Problem to work on
Search the records below for the string "pages" and report only the number of lines that contain it.

Extracted entries
++++++
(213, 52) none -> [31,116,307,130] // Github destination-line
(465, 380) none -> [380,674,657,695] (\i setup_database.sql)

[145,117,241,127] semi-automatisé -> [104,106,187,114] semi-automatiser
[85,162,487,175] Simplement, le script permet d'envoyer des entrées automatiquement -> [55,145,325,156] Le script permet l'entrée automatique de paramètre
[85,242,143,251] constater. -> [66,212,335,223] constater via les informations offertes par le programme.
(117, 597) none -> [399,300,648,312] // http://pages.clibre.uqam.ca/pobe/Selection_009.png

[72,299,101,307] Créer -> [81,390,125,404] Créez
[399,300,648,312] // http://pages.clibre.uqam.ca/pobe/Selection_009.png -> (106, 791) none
++++++
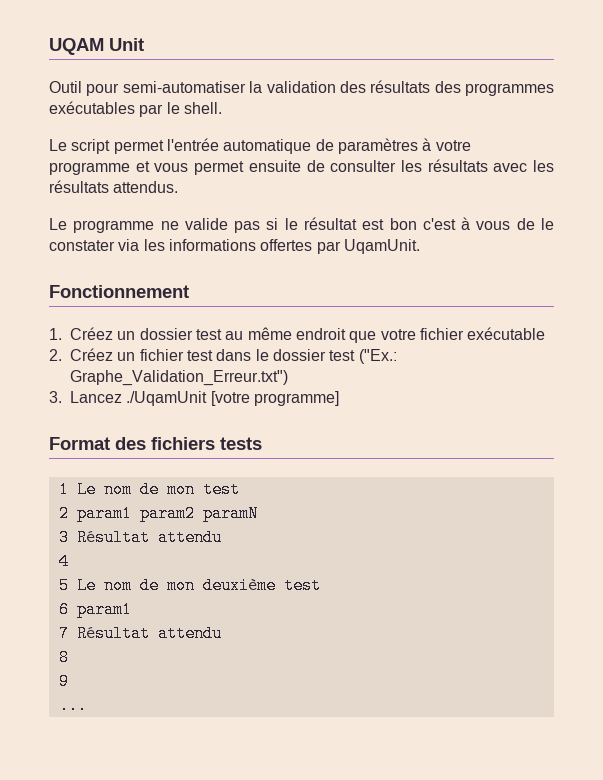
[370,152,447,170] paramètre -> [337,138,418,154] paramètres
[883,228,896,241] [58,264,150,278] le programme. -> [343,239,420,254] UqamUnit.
++++++
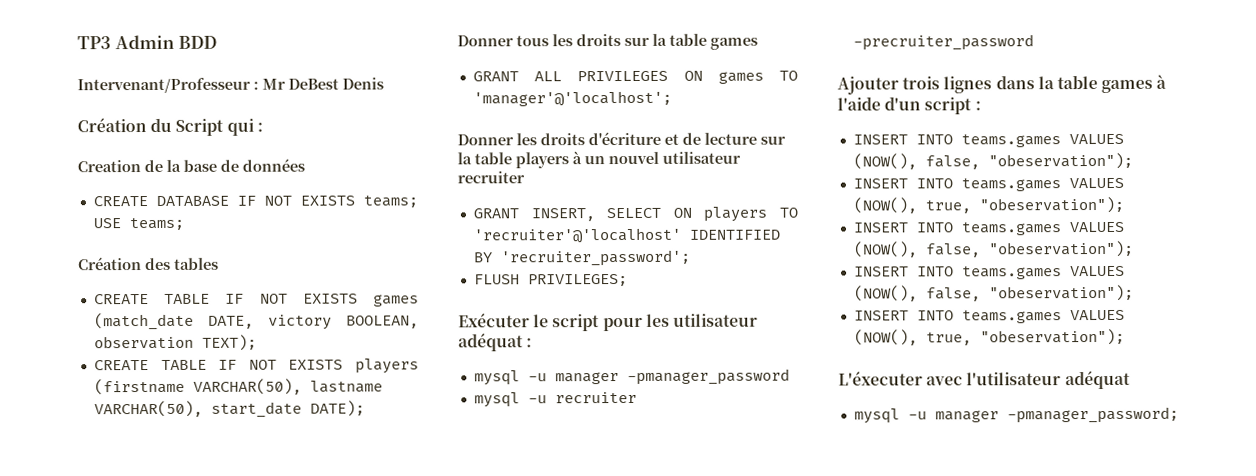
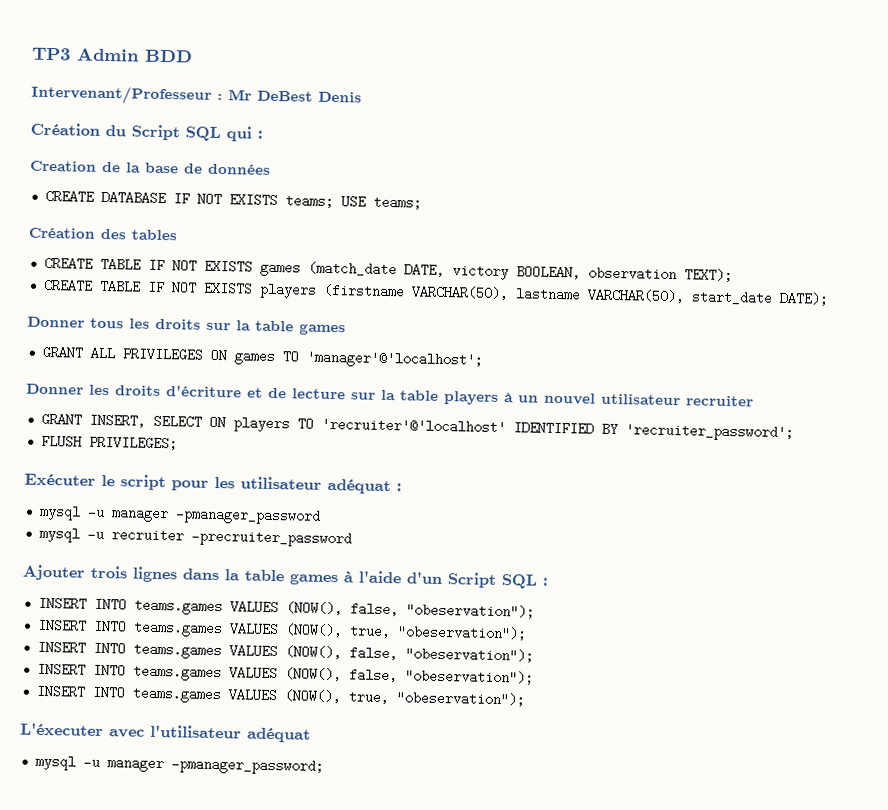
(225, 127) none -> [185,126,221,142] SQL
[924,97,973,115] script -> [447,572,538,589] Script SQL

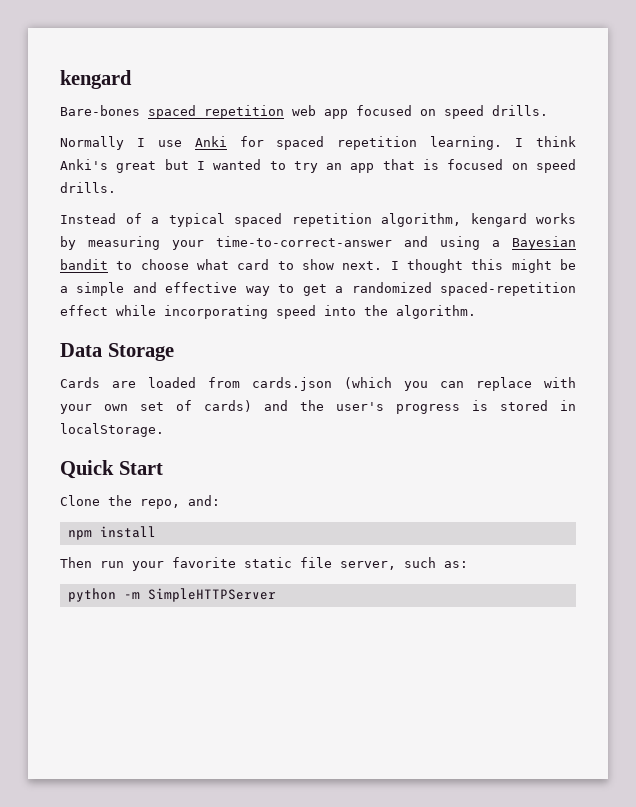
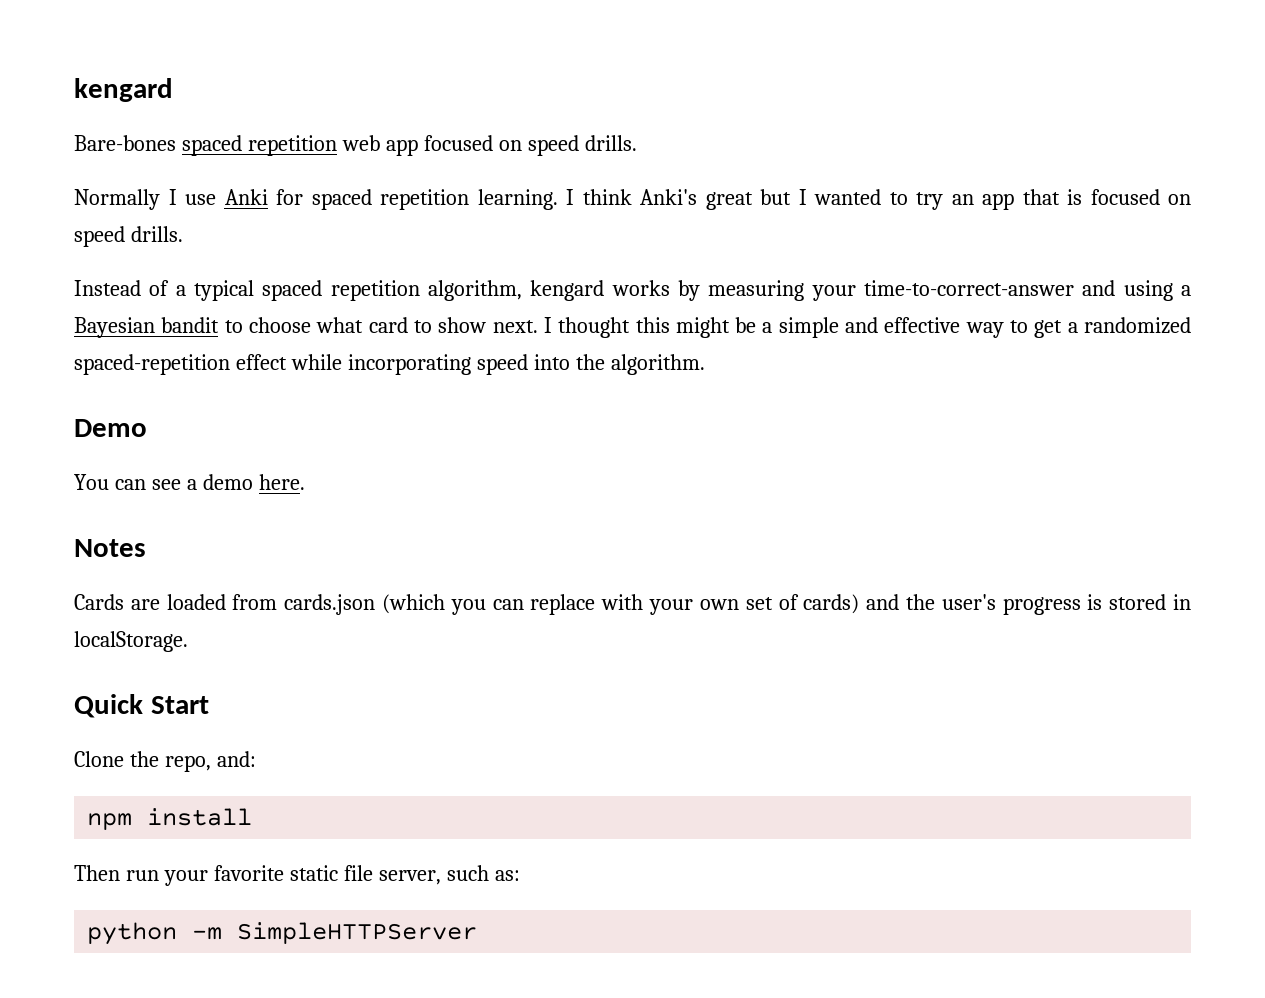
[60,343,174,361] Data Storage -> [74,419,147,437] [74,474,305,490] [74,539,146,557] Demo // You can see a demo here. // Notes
++++++
Solution to this exercise
2